Spatial transcriptomics (ST) enables capturing gene expression within intact tissue architecture, preserving spatial relationships and enabling insight into cell-cell interactions, tissue heterogeneity, and microenvironmental context. Compared to dissociative single-cell RNA-seq methods, ST preserves both local and global spatial relationships.

However, most ST implementations have historically required fresh or specially preserved tissue, limiting use of archival clinical specimens. The ability to apply iST to FFPE is therefore a major step forward for translational research and retrospective studies.

The authors used three TMAs (tumour TMA-1, tumour TMA-2, and a normal-tissue TMA) covering 33 distinct FFPE tissue types. Sequential sections from each core were processed in parallel on Xenium, MERSCOPE, and CosMx, following manufacturers’ recommended protocols.

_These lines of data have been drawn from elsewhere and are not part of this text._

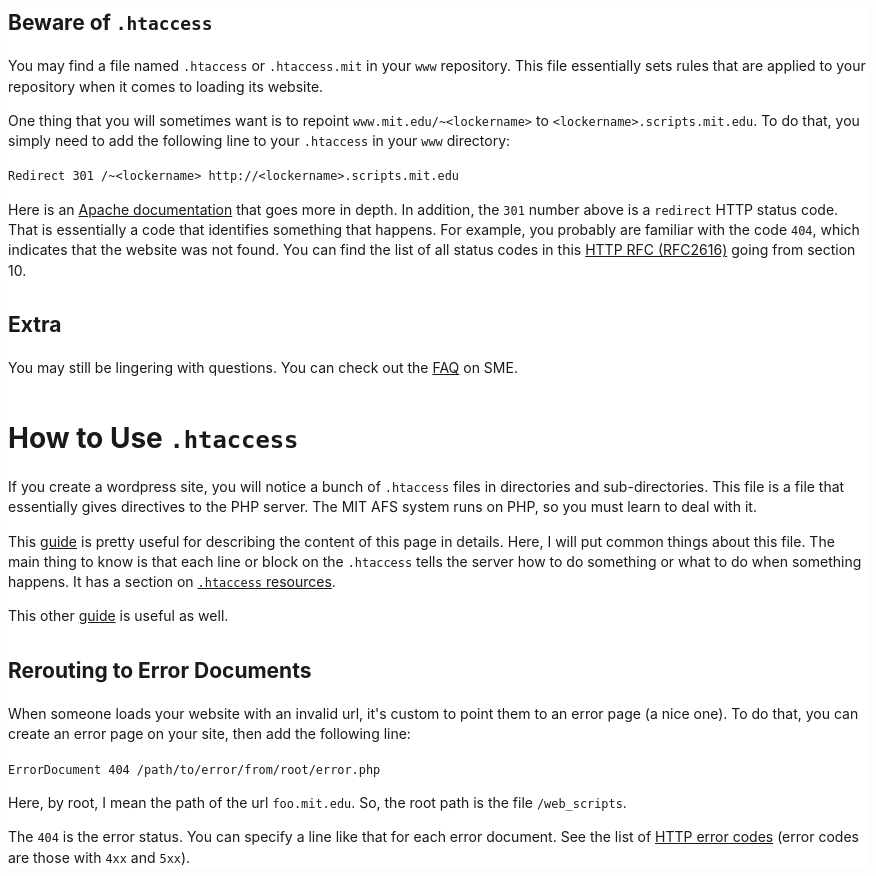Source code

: ## Beware of `.htaccess`

You may find a file named `.htaccess` or `.htaccess.mit` in your `www` repository. This file essentially sets rules that are applied to your repository when it comes to loading its website. 

One thing that you will sometimes want is to repoint `www.mit.edu/~<lockername>` to `<lockername>.scripts.mit.edu`. To do that, you simply need to add the following line to your `.htaccess` in your `www` directory:

```.htaccess
Redirect 301 /~<lockername> http://<lockername>.scripts.mit.edu
```

Here is an [Apache documentation](https://httpd.apache.org/docs/2.4/howto/htaccess.html) that goes more in depth. In addition, the `301` number above is a `redirect` HTTP status code. That is essentially a code that identifies something that happens. For example, you probably are familiar with the code `404`, which indicates that the website was not found. You can find the list of all status codes in this [HTTP RFC (RFC2616)](https://tools.ietf.org/html/rfc2616#section-10) going from section 10.

## Extra

You may still be lingering with questions. You can check out the [FAQ](https://scripts.mit.edu/faq/) on SME.

# How to Use `.htaccess`

If you create a wordpress site, you will notice a bunch of `.htaccess` files in directories and sub-directories. This file is a file that essentially gives directives to the PHP server. The MIT AFS system runs on PHP, so you must learn to deal with it.

This [guide](http://www.htaccess-guide.com/how-to-use-htaccess/) is pretty useful for describing the content of this page in details. Here, I will put common things about this file. The main thing to know is that each line or block on the `.htaccess` tells the server how to do something or what to do when something happens. It has a section on [`.htaccess` resources](http://www.htaccess-guide.com/useful-resources/).

This other [guide](http://httpd.apache.org/docs/1.3/howto/htaccess.html) is useful as well. 

## Rerouting to Error Documents

When someone loads your website with an invalid url, it's custom to point them to an error page (a nice one). To do that, you can create an error page on your site, then add the following line:

```
ErrorDocument 404 /path/to/error/from/root/error.php
```

Here, by root, I mean the path of the url `foo.mit.edu`. So, the root path is the file `/web_scripts`.

The `404` is the error status. You can specify a line like that for each error document. See the list of [HTTP error codes](https://en.wikipedia.org/wiki/List_of_HTTP_status_codes) (error codes are those with `4xx` and `5xx`). 
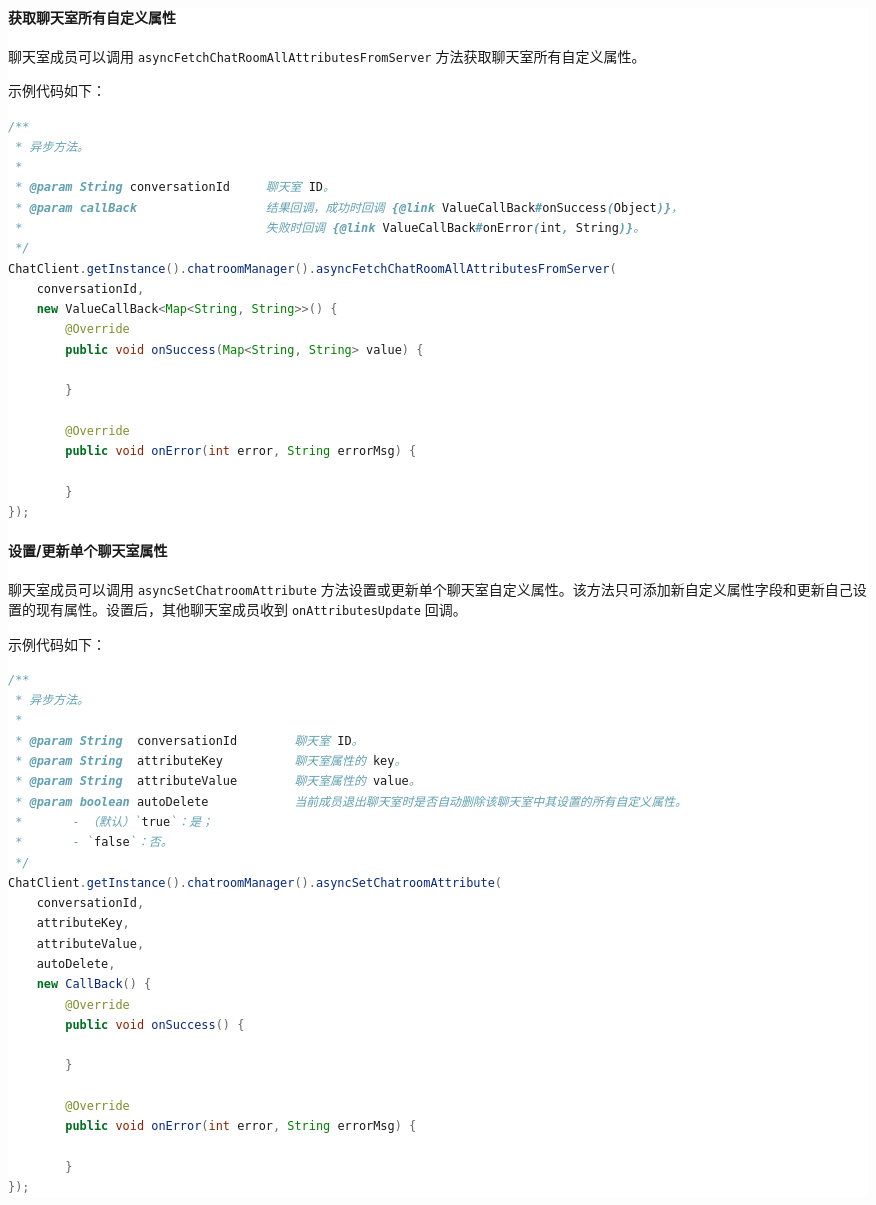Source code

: #### 获取聊天室所有自定义属性

聊天室成员可以调用 `asyncFetchChatRoomAllAttributesFromServer` 方法获取聊天室所有自定义属性。

示例代码如下：

```java
/**
 * 异步方法。
 *
 * @param String conversationId     聊天室 ID。
 * @param callBack                  结果回调，成功时回调 {@link ValueCallBack#onSuccess(Object)}，
 *                                  失败时回调 {@link ValueCallBack#onError(int, String)}。
 */
ChatClient.getInstance().chatroomManager().asyncFetchChatRoomAllAttributesFromServer(
    conversationId, 
    new ValueCallBack<Map<String, String>>() {
        @Override
        public void onSuccess(Map<String, String> value) {

        }

        @Override
        public void onError(int error, String errorMsg) {

        }
});
```

#### 设置/更新单个聊天室属性

聊天室成员可以调用 `asyncSetChatroomAttribute` 方法设置或更新单个聊天室自定义属性。该方法只可添加新自定义属性字段和更新自己设置的现有属性。设置后，其他聊天室成员收到 `onAttributesUpdate` 回调。

示例代码如下：

```java
/**
 * 异步方法。
 *
 * @param String  conversationId        聊天室 ID。
 * @param String  attributeKey          聊天室属性的 key。
 * @param String  attributeValue        聊天室属性的 value。
 * @param boolean autoDelete            当前成员退出聊天室时是否自动删除该聊天室中其设置的所有自定义属性。
 *       - （默认）`true`：是；
 *       - `false`：否。
 */
ChatClient.getInstance().chatroomManager().asyncSetChatroomAttribute(
    conversationId,
    attributeKey,
    attributeValue,
    autoDelete, 
    new CallBack() {
        @Override
        public void onSuccess() {

        }

        @Override
        public void onError(int error, String errorMsg) {

        }
});
```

In total, over 5 million cells and nearly 395 million RNA transcripts were profiled.

To enable fair cross-platform comparison, the authors restricted analyses to overlapping genes across panels (typically > 65 shared genes per panel-pair), while also capturing each platform’s characteristic sensitivity and transcript yield.

Downstream analyses included transcript quantification (per gene and per core), pseudo-bulk comparisons, specificity (on-target vs control), false discovery rate (FDR), cell segmentation & cell-type clustering, and concordance with orthogonal single-cell RNA-seq (scRNA-seq) data generated using 10x Chromium on sequential slices.

Key Findings

  • Transcript detection sensitivity: Among the three, Xenium consistently produced the highest transcript counts per gene without compromising specificity. CosMx, with its larger 1 K-gene panel, captured the greatest absolute number of genes above background in many tissues; however, variability across tissue types was observed. MERSCOPE generally had lower transcript yield and appeared more sensitive to sample quality and processing variables.
  • Specificity and FDR: Xenium showed the highest on-target fraction and the lowest false discovery rate across most tissue types. CosMx generally had higher FDRs, though updated base-calling algorithms in the 2024 datasets improved performance substantially.
  • Cell typing and clustering: All three platforms were capable of spatially resolved cell typing. Xenium and CosMx identified slightly more sub-clusters than MERSCOPE, albeit with differing trade-offs in segmentation error frequencies and cluster reliability.
  • Concordance with orthogonal scRNA-seq: Data from Xenium and CosMx correlated well with matched single-cell transcriptomic data, underscoring that, despite differences in chemistry and signal amplification, the major cell-type and expression signatures remain consistent.

This benchmarking study fills a gap in the spatial-omics toolkit, offering a practical, comparative evaluation of FFPE-compatible imaging ST methods under real-world conditions. As spatial transcriptomics moves from proof-of-concept to routine use the data and recommendations provided by Wang et al. will be essential in guiding method selection, panel design, and project planning.